Compiti >>
1. Elenca tutte le frazioni del minimo della sanzione citate nel testo sul ravvedimento operoso, comprese quelle precedenti alla modifica.
2. Nel testo sul ravvedimento operoso, a quale percentuale è oggi pari la sanzione per il mancato o insufficiente versamento regolarizzato entro il termine di presentazione della dichiarazione?

Estratto del testo >>
^^^^^^^^
Una delle operazioni da salutare con maggiore favore tra le ultime misure introdotte con il decreto "anticrisi" è la riduzione delle sanzioni applicabili per i casi in cui il contribuente intende rimediare spontaneamente alle omissioni ed alle irregolarità riscontrate ad esempio all ' atto di porre in essere il versamento delle imposte o nell' ambito dei propri adempimenti di natura dichiarativa, ricorrendo al ravvedimento operoso.
In base alle modifiche apportate dall' art. 16 ,comma 5 del D.L. n. 185/2008 all' art.13 del D.Lgs n. 472/1997 , se il contribuente decide di sanare spontaneamente la violazione riscontrata, ricorrendo al ravvedimento operoso ,la sanzione siriduce :
- ad un dodicesimo del minimo (era 1/8) nei casi di mancato pagamento del tributo o di un acconto , se esso viene eseguito nel termine di 30 giorni dalla data della sua commissione
- ad un decimo del minimo (era 1/5) , se la regolarizzazione degli errori e delle omissioni, anche se incidenti sulla determinazione o sul pagamento del tributo , avviene entro il termine per la presentazione della dichiarazione relativa all' anno nel corso del quale è stata commessa la violazione; attualmente la sanzione è quindi pari al 3% se si prende in considerazione la violazione connessa al mancato od insufficiente versamento.
^^^^^^^^
Dati forniti >>

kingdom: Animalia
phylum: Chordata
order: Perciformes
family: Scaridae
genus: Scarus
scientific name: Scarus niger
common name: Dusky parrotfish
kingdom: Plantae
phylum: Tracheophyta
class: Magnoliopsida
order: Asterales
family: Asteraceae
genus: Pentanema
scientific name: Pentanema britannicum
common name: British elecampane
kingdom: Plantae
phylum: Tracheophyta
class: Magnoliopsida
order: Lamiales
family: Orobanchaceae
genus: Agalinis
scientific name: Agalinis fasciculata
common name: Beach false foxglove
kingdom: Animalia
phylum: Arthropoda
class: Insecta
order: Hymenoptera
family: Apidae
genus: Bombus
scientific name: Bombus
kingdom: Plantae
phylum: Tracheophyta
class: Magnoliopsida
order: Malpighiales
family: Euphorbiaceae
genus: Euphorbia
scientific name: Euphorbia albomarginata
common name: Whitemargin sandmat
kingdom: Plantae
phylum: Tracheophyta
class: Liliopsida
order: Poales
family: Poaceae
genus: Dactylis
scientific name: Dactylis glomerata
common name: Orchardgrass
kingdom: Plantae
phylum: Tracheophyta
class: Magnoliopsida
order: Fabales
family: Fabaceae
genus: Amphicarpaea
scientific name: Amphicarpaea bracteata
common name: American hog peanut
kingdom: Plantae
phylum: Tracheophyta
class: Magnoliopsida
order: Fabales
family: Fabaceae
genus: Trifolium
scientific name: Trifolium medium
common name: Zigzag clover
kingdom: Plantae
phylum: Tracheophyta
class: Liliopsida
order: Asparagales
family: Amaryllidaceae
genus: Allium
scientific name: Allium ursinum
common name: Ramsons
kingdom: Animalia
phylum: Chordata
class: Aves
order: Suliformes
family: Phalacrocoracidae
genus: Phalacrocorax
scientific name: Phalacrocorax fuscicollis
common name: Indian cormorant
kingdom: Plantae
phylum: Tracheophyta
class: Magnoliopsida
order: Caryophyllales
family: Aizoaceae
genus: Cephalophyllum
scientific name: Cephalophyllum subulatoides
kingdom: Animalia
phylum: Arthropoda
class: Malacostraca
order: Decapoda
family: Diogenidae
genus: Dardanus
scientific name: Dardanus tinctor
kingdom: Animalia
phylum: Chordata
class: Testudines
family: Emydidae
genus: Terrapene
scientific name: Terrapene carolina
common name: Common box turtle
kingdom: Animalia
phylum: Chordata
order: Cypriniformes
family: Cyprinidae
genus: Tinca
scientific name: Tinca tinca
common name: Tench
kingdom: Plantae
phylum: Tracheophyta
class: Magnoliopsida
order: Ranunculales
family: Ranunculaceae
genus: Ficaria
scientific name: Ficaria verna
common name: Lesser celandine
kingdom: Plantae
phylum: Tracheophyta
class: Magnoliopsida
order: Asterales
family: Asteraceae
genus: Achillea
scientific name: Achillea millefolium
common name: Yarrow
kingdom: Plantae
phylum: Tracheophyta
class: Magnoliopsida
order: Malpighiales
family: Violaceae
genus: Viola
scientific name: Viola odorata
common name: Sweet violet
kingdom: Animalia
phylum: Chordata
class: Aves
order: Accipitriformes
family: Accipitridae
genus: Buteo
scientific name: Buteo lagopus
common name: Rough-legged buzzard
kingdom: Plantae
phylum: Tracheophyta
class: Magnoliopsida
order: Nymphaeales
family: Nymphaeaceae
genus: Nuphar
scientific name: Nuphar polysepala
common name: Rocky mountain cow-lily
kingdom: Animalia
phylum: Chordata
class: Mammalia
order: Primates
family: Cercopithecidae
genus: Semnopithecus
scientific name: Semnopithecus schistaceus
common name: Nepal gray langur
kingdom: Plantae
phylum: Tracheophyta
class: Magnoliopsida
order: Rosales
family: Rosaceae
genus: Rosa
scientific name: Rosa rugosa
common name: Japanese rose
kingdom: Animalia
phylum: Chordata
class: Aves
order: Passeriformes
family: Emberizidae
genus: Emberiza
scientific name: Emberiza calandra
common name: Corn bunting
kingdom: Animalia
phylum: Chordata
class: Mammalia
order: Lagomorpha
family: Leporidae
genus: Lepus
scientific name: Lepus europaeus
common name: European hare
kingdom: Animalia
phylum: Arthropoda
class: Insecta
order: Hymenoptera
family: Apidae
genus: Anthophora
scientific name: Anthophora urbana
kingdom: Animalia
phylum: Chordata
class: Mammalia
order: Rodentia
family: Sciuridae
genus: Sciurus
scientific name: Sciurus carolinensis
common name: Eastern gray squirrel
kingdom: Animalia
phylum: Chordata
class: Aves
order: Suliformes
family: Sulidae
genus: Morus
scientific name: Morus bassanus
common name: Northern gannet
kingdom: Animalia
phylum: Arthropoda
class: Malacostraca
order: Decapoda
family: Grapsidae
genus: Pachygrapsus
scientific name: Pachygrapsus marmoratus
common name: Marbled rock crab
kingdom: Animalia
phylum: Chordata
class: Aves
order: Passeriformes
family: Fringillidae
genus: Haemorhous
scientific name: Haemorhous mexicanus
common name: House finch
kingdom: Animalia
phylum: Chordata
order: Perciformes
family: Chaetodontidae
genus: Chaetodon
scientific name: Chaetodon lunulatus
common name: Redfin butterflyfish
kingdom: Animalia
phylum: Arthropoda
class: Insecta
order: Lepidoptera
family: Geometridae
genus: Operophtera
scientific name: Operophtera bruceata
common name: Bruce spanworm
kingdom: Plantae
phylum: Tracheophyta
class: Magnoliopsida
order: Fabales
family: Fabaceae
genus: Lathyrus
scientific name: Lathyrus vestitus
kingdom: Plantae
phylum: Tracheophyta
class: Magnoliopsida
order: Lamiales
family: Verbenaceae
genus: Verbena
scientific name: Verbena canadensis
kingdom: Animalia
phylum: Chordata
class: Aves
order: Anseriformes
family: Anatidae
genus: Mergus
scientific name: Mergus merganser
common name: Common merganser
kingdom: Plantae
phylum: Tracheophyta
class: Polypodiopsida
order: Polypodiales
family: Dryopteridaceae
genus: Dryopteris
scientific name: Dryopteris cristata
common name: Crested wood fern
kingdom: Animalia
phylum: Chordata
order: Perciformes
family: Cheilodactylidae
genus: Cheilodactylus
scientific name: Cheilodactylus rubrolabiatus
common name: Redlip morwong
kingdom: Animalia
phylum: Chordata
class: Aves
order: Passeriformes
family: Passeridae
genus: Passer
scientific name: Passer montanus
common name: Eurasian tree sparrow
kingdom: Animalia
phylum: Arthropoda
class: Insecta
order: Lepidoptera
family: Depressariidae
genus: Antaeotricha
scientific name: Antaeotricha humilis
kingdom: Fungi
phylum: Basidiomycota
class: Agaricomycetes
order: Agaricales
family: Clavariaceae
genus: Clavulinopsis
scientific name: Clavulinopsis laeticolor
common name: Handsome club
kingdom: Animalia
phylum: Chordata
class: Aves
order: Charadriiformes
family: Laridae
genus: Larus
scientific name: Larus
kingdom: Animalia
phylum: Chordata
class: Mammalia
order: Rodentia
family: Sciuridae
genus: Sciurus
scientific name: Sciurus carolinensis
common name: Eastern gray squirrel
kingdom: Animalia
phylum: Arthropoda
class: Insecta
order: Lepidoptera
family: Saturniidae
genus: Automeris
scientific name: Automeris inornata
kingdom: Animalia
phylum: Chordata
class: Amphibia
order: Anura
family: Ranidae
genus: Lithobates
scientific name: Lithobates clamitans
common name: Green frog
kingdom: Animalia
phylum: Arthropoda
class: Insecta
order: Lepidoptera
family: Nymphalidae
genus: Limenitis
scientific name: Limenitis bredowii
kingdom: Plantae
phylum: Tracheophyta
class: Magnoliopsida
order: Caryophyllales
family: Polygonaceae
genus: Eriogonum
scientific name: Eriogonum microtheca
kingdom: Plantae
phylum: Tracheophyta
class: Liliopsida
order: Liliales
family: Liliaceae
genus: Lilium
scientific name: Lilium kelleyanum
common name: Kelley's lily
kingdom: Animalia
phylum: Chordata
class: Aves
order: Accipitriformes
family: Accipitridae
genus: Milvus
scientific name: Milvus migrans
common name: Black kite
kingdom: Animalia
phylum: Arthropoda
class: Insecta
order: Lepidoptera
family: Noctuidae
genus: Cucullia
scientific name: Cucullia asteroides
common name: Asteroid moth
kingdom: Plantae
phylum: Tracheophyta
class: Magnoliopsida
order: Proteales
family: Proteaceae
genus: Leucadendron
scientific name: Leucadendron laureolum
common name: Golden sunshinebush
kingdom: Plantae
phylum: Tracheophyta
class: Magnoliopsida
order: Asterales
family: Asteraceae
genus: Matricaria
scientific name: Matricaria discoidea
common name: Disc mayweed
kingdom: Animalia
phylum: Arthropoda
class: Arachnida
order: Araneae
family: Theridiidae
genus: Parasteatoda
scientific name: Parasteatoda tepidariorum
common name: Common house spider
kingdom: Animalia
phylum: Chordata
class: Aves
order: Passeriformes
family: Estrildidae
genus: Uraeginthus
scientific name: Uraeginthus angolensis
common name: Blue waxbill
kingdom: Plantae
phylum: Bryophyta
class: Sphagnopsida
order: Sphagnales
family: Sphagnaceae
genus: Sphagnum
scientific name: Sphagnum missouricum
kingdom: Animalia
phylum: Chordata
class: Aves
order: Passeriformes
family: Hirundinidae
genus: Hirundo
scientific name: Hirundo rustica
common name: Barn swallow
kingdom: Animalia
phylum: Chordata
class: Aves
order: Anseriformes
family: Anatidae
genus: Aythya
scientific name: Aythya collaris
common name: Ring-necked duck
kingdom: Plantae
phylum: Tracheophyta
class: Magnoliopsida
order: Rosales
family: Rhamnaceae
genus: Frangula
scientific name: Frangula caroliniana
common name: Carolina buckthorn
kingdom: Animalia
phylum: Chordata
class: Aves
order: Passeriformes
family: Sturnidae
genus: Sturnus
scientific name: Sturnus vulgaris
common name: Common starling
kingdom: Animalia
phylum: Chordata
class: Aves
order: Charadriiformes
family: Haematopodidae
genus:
^^^^^^^^
Risposte ai compiti >>
1.
- un dodicesimo
- 1/8
- un decimo
- 1/5

2. Al 3%.